State v. Wasserott

110 Ariz. 182 (1973) 516 P.2d 318

STATE of Arizona, Appellee,
v.
Charles William WASSEROTT, IV, Appellant.

No. 2562.

Supreme Court of Arizona, In Banc.

December 3, 1973.

Gary K. Nelson, Atty. Gen., by Peter M. Van Orman, Asst. Atty. Gen., Phoenix, for appellee.

William M. Egan, Flagstaff, for appellant.

STRUCKMEYER, Justice.

Defendant, Charles William Wasserott, IV, was charged with robbery while armed with a gun, Count One, a violation of A.R.S. §§ 13-641 and 13-643[B], as amended; assault with a deadly weapon, a violation of A.R.S. § 13-249, Count Two; and kidnapping with intent to commit robbery, a violation of A.R.S. § 13-492, Count Three. At defendant's arraignment on February 7, 1972, Counts Two and Three were dismissed, and defendant entered a plea of guilty to Count One. From a sentence of five to ten years in the State penitentiary, defendant appeals.

The record discloses that defendant's counsel in the court below is his present counsel on appeal. Counsel has filed an Anders-type brief, in which he raises two ostensible questions, but concludes that both are without merit.

The first is whether the plea of guilty of the defendant was voluntarily, intelligently *183 and knowingly given. As to this, the record shows that the judge, before accepting defendant's plea, asked what he did, and the defendant replied that he "robbed somebody" with a 12-gauge shotgun at the Congregational Church in Flagstaff, Arizona. Defendant was advised by the court that he could be sentenced to the Arizona State Prison and that the sentence which would be imposed was strictly up to the court, not subject to any assurances which defendant might have received from anyone. He was also told that armed robbery carried a minimum of five years and a maximum of life, and that by pleading guilty he waived a jury trial.

The trial judge did not specifically advise the defendant that he waived his right to confrontation of the witnesses by pleading guilty. Formerly we held that this was not essential to a valid plea. State v. Laurino, 106 Ariz. 586, 480 P.2d 342 (1971). However, we have recently held that if on appeal the complete record is deficient, we will remand the case to the trial court for proceedings to determine whether the defendant was aware that he was waiving all rights which were secured to him through a jury trial. State v.
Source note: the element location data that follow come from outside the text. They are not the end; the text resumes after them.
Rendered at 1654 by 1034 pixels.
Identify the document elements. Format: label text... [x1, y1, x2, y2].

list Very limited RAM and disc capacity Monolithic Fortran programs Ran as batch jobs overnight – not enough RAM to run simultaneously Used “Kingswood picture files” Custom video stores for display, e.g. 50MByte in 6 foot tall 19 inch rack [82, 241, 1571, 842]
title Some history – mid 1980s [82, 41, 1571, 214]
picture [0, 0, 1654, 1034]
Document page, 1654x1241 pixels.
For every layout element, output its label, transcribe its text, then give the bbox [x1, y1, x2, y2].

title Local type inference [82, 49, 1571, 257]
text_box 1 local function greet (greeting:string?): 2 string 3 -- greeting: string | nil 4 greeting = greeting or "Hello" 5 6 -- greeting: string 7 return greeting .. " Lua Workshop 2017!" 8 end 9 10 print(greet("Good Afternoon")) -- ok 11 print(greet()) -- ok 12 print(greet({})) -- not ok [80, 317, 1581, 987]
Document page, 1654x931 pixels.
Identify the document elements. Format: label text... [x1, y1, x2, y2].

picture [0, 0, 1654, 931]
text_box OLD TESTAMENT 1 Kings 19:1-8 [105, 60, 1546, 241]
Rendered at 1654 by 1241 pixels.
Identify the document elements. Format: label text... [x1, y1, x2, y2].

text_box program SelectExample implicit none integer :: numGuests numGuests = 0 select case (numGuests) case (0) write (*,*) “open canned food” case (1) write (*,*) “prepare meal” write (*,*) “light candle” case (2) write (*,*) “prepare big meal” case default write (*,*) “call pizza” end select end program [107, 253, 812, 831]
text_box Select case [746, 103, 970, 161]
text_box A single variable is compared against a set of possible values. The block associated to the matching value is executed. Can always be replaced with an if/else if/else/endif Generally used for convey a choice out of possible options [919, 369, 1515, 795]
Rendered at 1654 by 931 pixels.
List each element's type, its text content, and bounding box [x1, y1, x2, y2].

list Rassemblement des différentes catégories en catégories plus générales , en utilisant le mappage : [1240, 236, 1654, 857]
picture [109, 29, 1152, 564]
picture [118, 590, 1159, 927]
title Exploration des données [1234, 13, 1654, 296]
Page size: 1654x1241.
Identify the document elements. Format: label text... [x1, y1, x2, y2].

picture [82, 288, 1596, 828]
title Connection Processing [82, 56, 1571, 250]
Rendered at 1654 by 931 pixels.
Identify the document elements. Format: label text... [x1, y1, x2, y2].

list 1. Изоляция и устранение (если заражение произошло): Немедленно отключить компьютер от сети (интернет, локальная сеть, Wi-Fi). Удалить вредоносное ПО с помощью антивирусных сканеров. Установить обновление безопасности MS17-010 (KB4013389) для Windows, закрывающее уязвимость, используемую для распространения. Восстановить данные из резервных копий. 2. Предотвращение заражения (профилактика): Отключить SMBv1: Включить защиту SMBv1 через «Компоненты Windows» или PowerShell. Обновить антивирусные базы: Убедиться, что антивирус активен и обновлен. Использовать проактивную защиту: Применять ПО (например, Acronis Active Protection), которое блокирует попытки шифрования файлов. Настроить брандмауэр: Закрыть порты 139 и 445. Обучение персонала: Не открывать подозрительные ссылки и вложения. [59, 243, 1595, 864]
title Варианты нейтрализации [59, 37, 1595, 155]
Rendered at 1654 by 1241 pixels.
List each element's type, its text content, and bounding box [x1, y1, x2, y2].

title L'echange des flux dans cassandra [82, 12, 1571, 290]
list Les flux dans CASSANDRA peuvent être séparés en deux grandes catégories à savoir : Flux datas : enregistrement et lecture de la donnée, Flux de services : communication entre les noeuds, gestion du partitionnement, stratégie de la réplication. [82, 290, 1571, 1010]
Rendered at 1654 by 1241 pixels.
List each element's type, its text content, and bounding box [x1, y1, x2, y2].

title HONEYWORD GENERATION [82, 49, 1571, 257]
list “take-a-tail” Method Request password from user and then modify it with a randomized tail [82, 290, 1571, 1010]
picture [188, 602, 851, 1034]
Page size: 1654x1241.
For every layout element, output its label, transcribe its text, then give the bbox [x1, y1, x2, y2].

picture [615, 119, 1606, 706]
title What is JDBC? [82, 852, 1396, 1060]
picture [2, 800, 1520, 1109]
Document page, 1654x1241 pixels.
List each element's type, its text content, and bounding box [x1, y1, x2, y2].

Darling, 109 Ariz. 148, 506 P.2d 1042 (1973).

It therefore becomes necessary to remand this cause to the trial court for a hearing to determine if, at the time of the plea of guilty, defendant did in fact make a knowing and intelligent plea as required by the United States Supreme Court in Boykin v. Alabama, 395 U.S. 238, 89 S.Ct. 1709, 23 L.Ed.2d 274 (1969).

The second question suggested by counsel is whether the sentence imposed by the court was an abuse of its discretion. Some facts tend to indicate that a sentence of probation would have been warranted had the judge felt so inclined. A private psychiatrist employed on behalf of the defendant recommended probation along with psychiatric treatment. Defendant was committed to the Department of Corrections for a presentence diagnostic evaluation. Its report recommended that the defendant be placed on strict probation, with an acceptable therapeutic program, or voluntarily submit himself to the Arizona State Hospital. The court's probation officer concurred in these recommendations. Notwithstanding, the court did not suspend the imposition of sentence.

It conducted a hearing which disclosed such matters as defendant's past history, his age, education, family background, army record, his I.Q., lack of a previous criminal record, social and Boy Scout activities, and the defendant's motivation for the commission of the offense. The trial judge also personally interviewed the defendant.

It is apparent that the court balanced the various mitigating factors against the aggravating circumstances, considering the severity of the crime, the function and purpose of the criminal law and society's interest in having protection. We cannot say the sentence was an abuse of discretion. This court will reduce a sentence only when the trial judge has clearly abused his discretion. State v. Fischer, 108 Ariz. 325, 498 P.2d 147 (1972).

This cause is remanded to the trial court with directions to make appropriate findings of fact and to advise this Court of its findings.

HAYS, C.J., CAMERON, V.C.J., and LOCKWOOD and HOLOHAN, JJ., concur.